Fr Michael Brown said...

Dear Michael,

I`m not being disparaging. I mentioned it because I know you are very involved with the SSPX, as MC at Gateshead I believe, and just wondered how your views might fit in with that of other SSPX followers.

michael said...

Dear Fr Brown,
I am most interested that you seem to know of my involvement with SSPX! Do I detect that we maybe have a LITTLE MOLE in our midst? However, I still think that you are being a wee bit disparaging!

God Bless,

(Jarra Lad)

Fr Michael Brown said...

Michael, You don`t need to look for a mole: being MC is a very public role!
Where is the disparagement? Of course I`d rather you went to a Mass which is licit but I wouldn`t call that being disparaging.

Richard S Rainbow said...

Michael (Jarra Lad) suggests that ‘”the sooner we get rid of the Protestant Ascendancy and the Monarchic Anarchism the better!” Can he explain exactly how it would be better? Or is he simply being rather silly? (I think I have the answer!)

1569 Rising said...

Michael (Jarra Lad) -

Surely Monarchy and Anarchy are two completely opposite concepts. Anarchy historically resulted from the collapse of Monarchy.

The little mole that you accuse Fr B. of consorting with, is he the same fellow who killed King Billy?

God Bless.

michael said...

Dear Fr Brown,
This is for the infalliable and impectable Mr Richard Rainbow, should I try again with my fallible and peccable grammar and spelling (Monarchic Anachronism) "Off with their Heads" Could it be that I just being a wee bit silly now?

God Bless them ALL
(jarra Lad)

Richard S Rainbow said...

Sadly, the answer has to be yes. And you have made no attempt to answer my question!

Kenneth said...

The little mole that you accuse Fr B. of consorting with, is he the same fellow who killed King Billy?

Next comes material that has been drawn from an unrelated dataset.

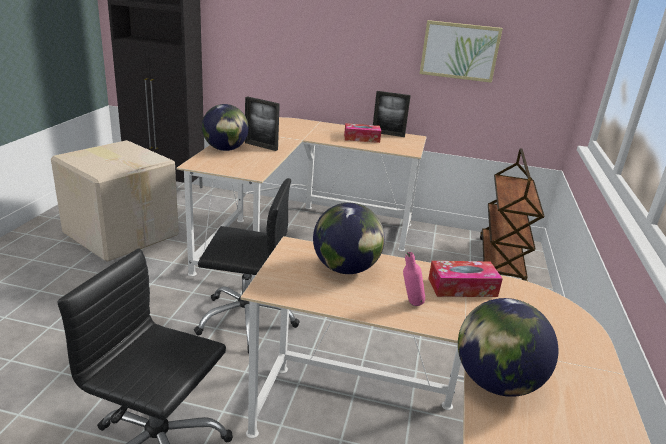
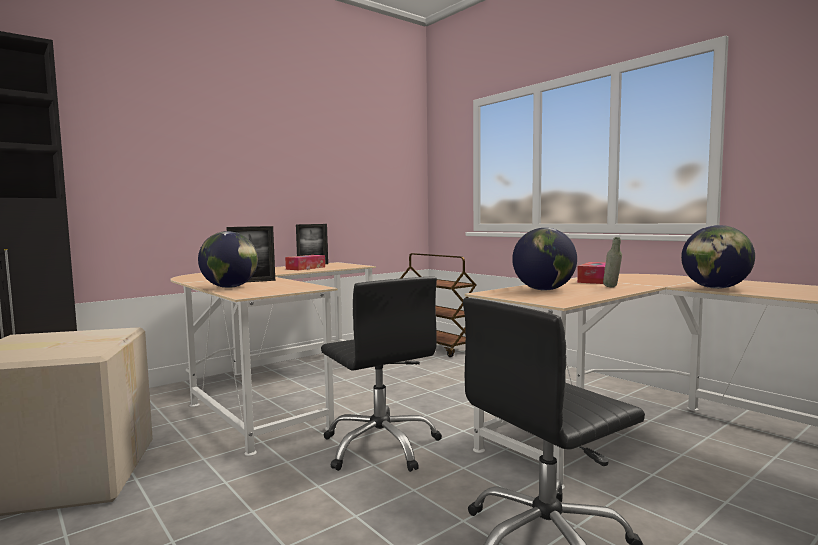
camera: 50 degrees left, 20 degrees down
(247, 320) = (381, 446): black office chair -> black office chair turned 105 degrees clockwise
(410, 305) = (612, 287): pink bottle -> grey bottle
(459, 51) = (347, 183): picture -> none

I think I must be the mole michael is talking about as he calls me an LMS spy.
Let me assure him that I am neither a spy nor mole, just a devout catholic who will help ANY catholic priest to say the traditional Latin Mass

Fr Michael Brown said...

Ken, don`t worry I know a number of people who attend the Lefebvrist church in Gateshead!

Richard S Rainbow said...

Talking of the King over the Water, as 1569 oft seems to do, I understand that there is to be Mass in the Traditional Form at the Jacobite stronghold of Dilston on 22nd July at 6.15 p.m. Can anyone confirm this? (I can't discover which branch of the Jacobites are running things at present.)Mya we assume that Jarra Lad will not be there?